*** Begin section ***
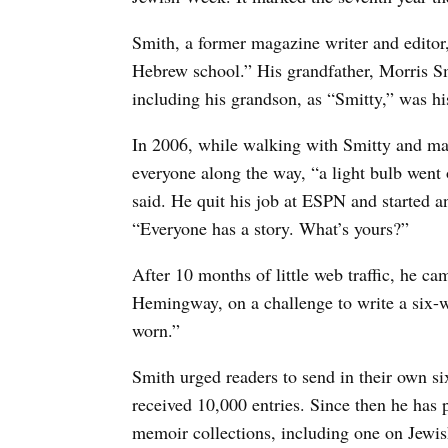
Smith, a former magazine writer and edito
Hebrew school.” His grandfather, Morris S
including his grandson, as “Smitty,” was hi
In 2006, while walking with Smitty and mar
everyone along the way, “a light bulb went o
said. He quit his job at ESPN and started a
“Everyone has a story. What’s yours?”
After 10 months of little web traffic, he ca
Hemingway, on a challenge to write a six-wo
worn.”
Smith urged readers to send in their own s
received 10,000 entries. Since then he has p
memoir collections, including one on Jewish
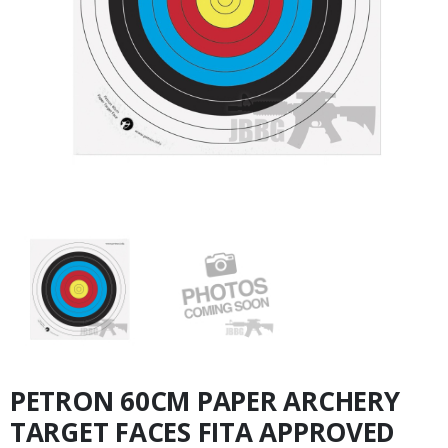
PETRON 60CM PAPER ARCHERY
TARGET FACES FITA APPROVED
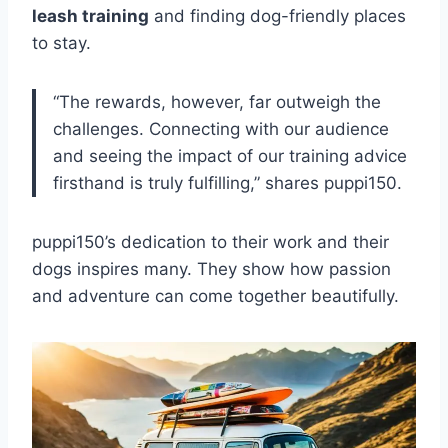
leash training
and finding dog-friendly places
to stay.
“The rewards, however, far outweigh the
challenges. Connecting with our audience
and seeing the impact of our training advice
firsthand is truly fulfilling,” shares puppi150.
puppi150’s dedication to their work and their
dogs inspires many. They show how passion
and adventure can come together beautifully.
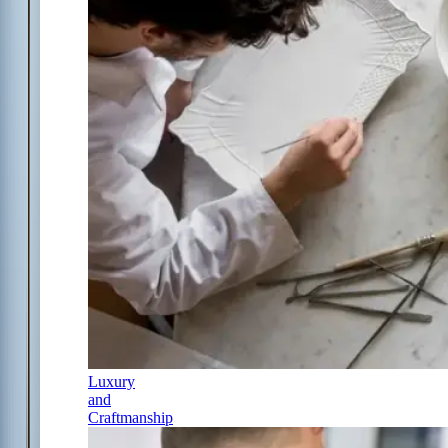
Luxury
and
Craftmanship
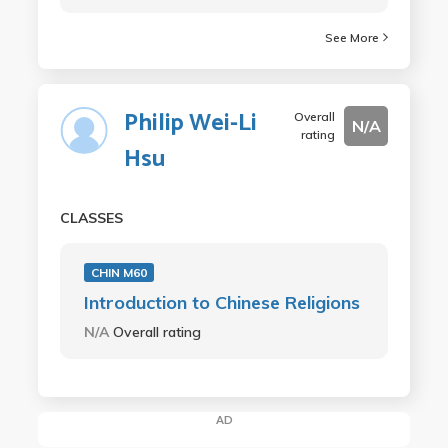
See More
Philip Wei-Li
Overall
N/A
rating
Hsu
CLASSES
CHIN M60
Introduction to Chinese Religions
N/A
Overall rating
AD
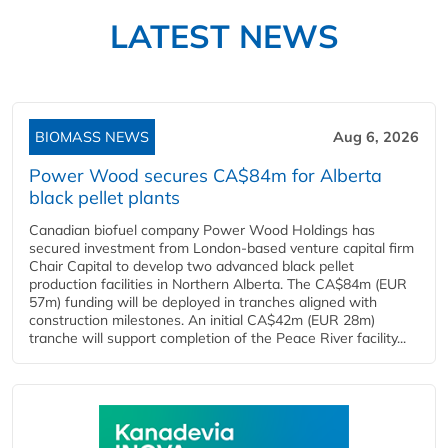
LATEST NEWS
BIOMASS NEWS
Aug 6, 2026
Power Wood secures CA$84m for Alberta
black pellet plants
Canadian biofuel company Power Wood Holdings has
secured investment from London-based venture capital firm
Chair Capital to develop two advanced black pellet
production facilities in Northern Alberta. The CA$84m (EUR
57m) funding will be deployed in tranches aligned with
construction milestones. An initial CA$42m (EUR 28m)
tranche will support completion of the Peace River facility...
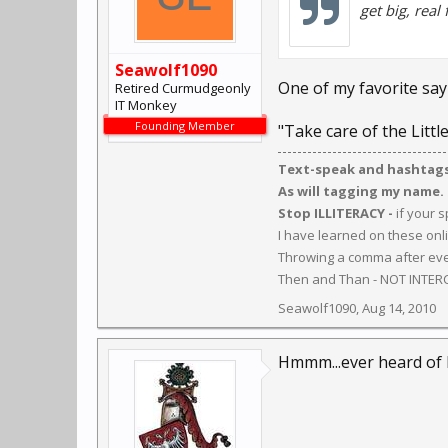
get big, real 
Seawolf1090
One of my favorite sayi
Retired Curmudgeonly
IT Monkey
Founding Member
"Take care of the Litt
Text-speak and hashtags 
As will tagging my name.
Stop ILLITERACY -
if your 
I have learned on these onl
Throwing a comma after ever
Then and Than - NOT INTER
Seawolf1090
,
Aug 14, 2010
Hmmm...ever heard of 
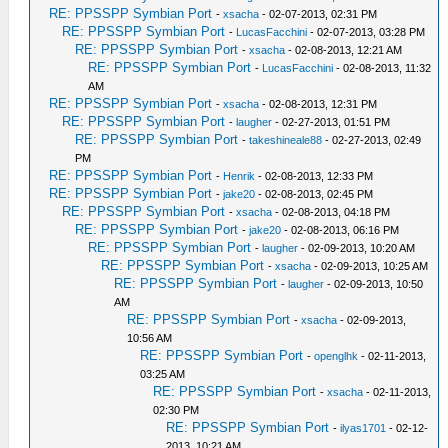
RE: PPSSPP Symbian Port
-
xsacha
- 02-07-2013, 02:31 PM
RE: PPSSPP Symbian Port
-
LucasFacchini
- 02-07-2013, 03:28 PM
RE: PPSSPP Symbian Port
-
xsacha
- 02-08-2013, 12:21 AM
RE: PPSSPP Symbian Port
-
LucasFacchini
- 02-08-2013, 11:32
AM
RE: PPSSPP Symbian Port
-
xsacha
- 02-08-2013, 12:31 PM
RE: PPSSPP Symbian Port
-
laugher
- 02-27-2013, 01:51 PM
RE: PPSSPP Symbian Port
-
takeshineale88
- 02-27-2013, 02:49
PM
RE: PPSSPP Symbian Port
-
Henrik
- 02-08-2013, 12:33 PM
RE: PPSSPP Symbian Port
-
jake20
- 02-08-2013, 02:45 PM
RE: PPSSPP Symbian Port
-
xsacha
- 02-08-2013, 04:18 PM
RE: PPSSPP Symbian Port
-
jake20
- 02-08-2013, 06:16 PM
RE: PPSSPP Symbian Port
-
laugher
- 02-09-2013, 10:20 AM
RE: PPSSPP Symbian Port
-
xsacha
- 02-09-2013, 10:25 AM
RE: PPSSPP Symbian Port
-
laugher
- 02-09-2013, 10:50
AM
RE: PPSSPP Symbian Port
-
xsacha
- 02-09-2013,
10:56 AM
RE: PPSSPP Symbian Port
-
openglhk
- 02-11-2013,
03:25 AM
RE: PPSSPP Symbian Port
-
xsacha
- 02-11-2013,
02:30 PM
RE: PPSSPP Symbian Port
-
ilyas1701
- 02-12-
2013, 10:21 AM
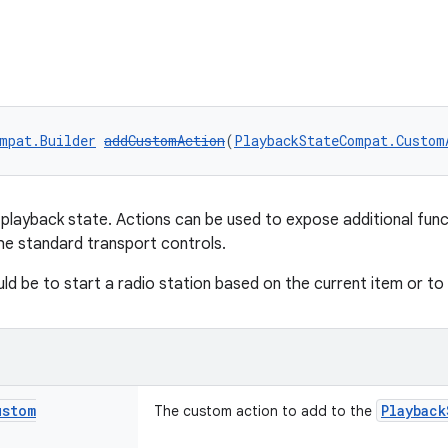
mpat.Builder
addCustomAction
(
PlaybackStateCompat.Custom
playback state. Actions can be used to expose additional func
he standard transport controls.
ld be to start a radio station based on the current item or to
ustom
Playback
The custom action to add to the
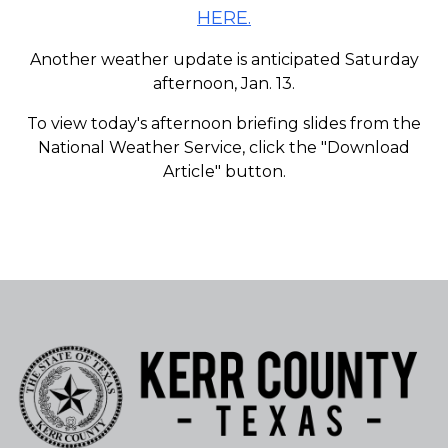
HERE.
Another weather update is anticipated Saturday
afternoon, Jan. 13.
To view today's afternoon briefing slides from the
National Weather Service, click the "Download
Article" button.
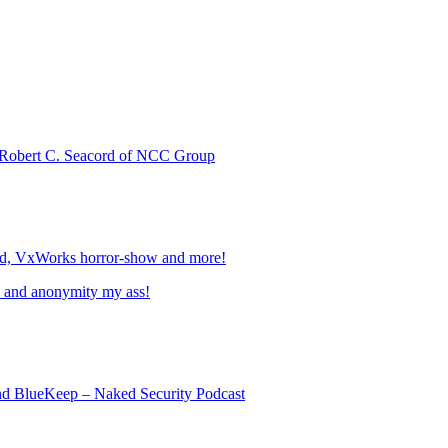
 Robert C. Seacord of NCC Group
ed, VxWorks horror-show and more!
, and anonymity my ass!
nd BlueKeep – Naked Security Podcast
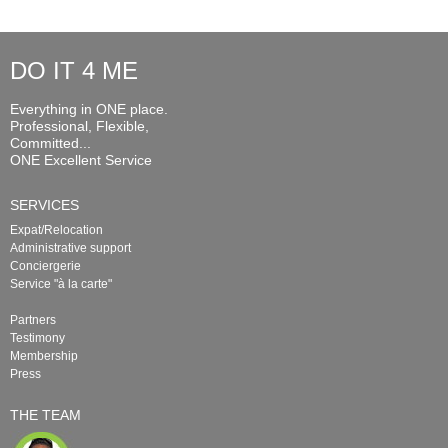
DO IT 4 ME
Everything in ONE place.
Professional, Flexible,
Committed...
ONE Excellent Service
SERVICES
Expat/Relocation
Administrative support
Conciergerie
Service "à la carte"
Partners
Testimony
Membership
Press
THE TEAM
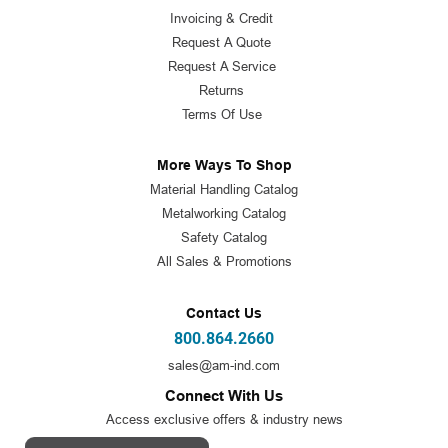
Invoicing & Credit
Request A Quote
Request A Service
Returns
Terms Of Use
More Ways To Shop
Material Handling Catalog
Metalworking Catalog
Safety Catalog
All Sales & Promotions
Contact Us
800.864.2660
sales@am-ind.com
Connect With Us
Access exclusive offers & industry news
*** End section ***
* _Task goal_: Quote the text of every entry above, line for line and without alteration. Omit the pictures.

* _Task solution_:
Smith, a former magazine writer and edito
Hebrew school.” His grandfather, Morris S
including his grandson, as “Smitty,” was hi
In 2006, while walking with Smitty and mar
everyone along the way, “a light bulb went o
said. He quit his job at ESPN and started a
“Everyone has a story. What’s yours?”
After 10 months of little web traffic, he ca
Hemingway, on a challenge to write a six-wo
worn.”
Smith urged readers to send in their own s
received 10,000 entries. Since then he has p
memoir collections, including one on Jewish
PETRON 60CM PAPER ARCHERY
TARGET FACES FITA APPROVED
leash training
and finding dog-friendly places
to stay.
“The rewards, however, far outweigh the
challenges. Connecting with our audience
and seeing the impact of our training advice
firsthand is truly fulfilling,” shares puppi150.
puppi150’s dedication to their work and their
dogs inspires many. They show how passion
and adventure can come together beautifully.
Luxury
and
Craftmanship
See More
Philip Wei-Li
Overall
N/A
rating
Hsu
CLASSES
CHIN M60
Introduction to Chinese Religions
N/A
Overall rating
AD
LATEST NEWS
BIOMASS NEWS
Aug 6, 2026
Power Wood secures CA$84m for Alberta
black pellet plants
Canadian biofuel company Power Wood Holdings has
secured investment from London-based venture capital firm
Chair Capital to develop two advanced black pellet
production facilities in Northern Alberta. The CA$84m (EUR
57m) funding will be deployed in tranches aligned with
construction milestones. An initial CA$42m (EUR 28m)
tranche will support completion of the Peace River facility...
get big, real 
Seawolf1090
One of my favorite sayi
Retired Curmudgeonly
IT Monkey
Founding Member
"Take care of the Litt
Text-speak and hashtags 
As will tagging my name.
Stop ILLITERACY -
if your 
I have learned on these onl
Throwing a comma after ever
Then and Than - NOT INTER
Seawolf1090
,
Aug 14, 2010
Hmmm...ever heard of 
RE: PPSSPP Symbian Port
-
xsacha
- 02-07-2013, 02:31 PM
RE: PPSSPP Symbian Port
-
LucasFacchini
- 02-07-2013, 03:28 PM
RE: PPSSPP Symbian Port
-
xsacha
- 02-08-2013, 12:21 AM
RE: PPSSPP Symbian Port
-
LucasFacchini
- 02-08-2013, 11:32
AM
RE: PPSSPP Symbian Port
-
xsacha
- 02-08-2013, 12:31 PM
RE: PPSSPP Symbian Port
-
laugher
- 02-27-2013, 01:51 PM
RE: PPSSPP Symbian Port
-
takeshineale88
- 02-27-2013, 02:49
PM
RE: PPSSPP Symbian Port
-
Henrik
- 02-08-2013, 12:33 PM
RE: PPSSPP Symbian Port
-
jake20
- 02-08-2013, 02:45 PM
RE: PPSSPP Symbian Port
-
xsacha
- 02-08-2013, 04:18 PM
RE: PPSSPP Symbian Port
-
jake20
- 02-08-2013, 06:16 PM
RE: PPSSPP Symbian Port
-
laugher
- 02-09-2013, 10:20 AM
RE: PPSSPP Symbian Port
-
xsacha
- 02-09-2013, 10:25 AM
RE: PPSSPP Symbian Port
-
laugher
- 02-09-2013, 10:50
AM
RE: PPSSPP Symbian Port
-
xsacha
- 02-09-2013,
10:56 AM
RE: PPSSPP Symbian Port
-
openglhk
- 02-11-2013,
03:25 AM
RE: PPSSPP Symbian Port
-
xsacha
- 02-11-2013,
02:30 PM
RE: PPSSPP Symbian Port
-
ilyas1701
- 02-12-
2013, 10:21 AM
mpat.Builder
addCustomAction
(
PlaybackStateCompat.Custom
playback state. Actions can be used to expose additional func
he standard transport controls.
ld be to start a radio station based on the current item or to
ustom
Playback
The custom action to add to the
HERE.
Another weather update is anticipated Saturday
afternoon, Jan. 13.
To view today's afternoon briefing slides from the
National Weather Service, click the "Download
Article" button.
 Robert C. Seacord of NCC Group
ed, VxWorks horror-show and more!
, and anonymity my ass!
nd BlueKeep – Naked Security Podcast
DO IT 4 ME
Everything in ONE place.
Professional, Flexible,
Committed...
ONE Excellent Service
SERVICES
Expat/Relocation
Administrative support
Conciergerie
Service "à la carte"
Partners
Testimony
Membership
Press
THE TEAM
Invoicing & Credit
Request A Quote
Request A Service
Returns
Terms Of Use
More Ways To Shop
Material Handling Catalog
Metalworking Catalog
Safety Catalog
All Sales & Promotions
Contact Us
800.864.2660
sales@am-ind.com
Connect With Us
Access exclusive offers & industry news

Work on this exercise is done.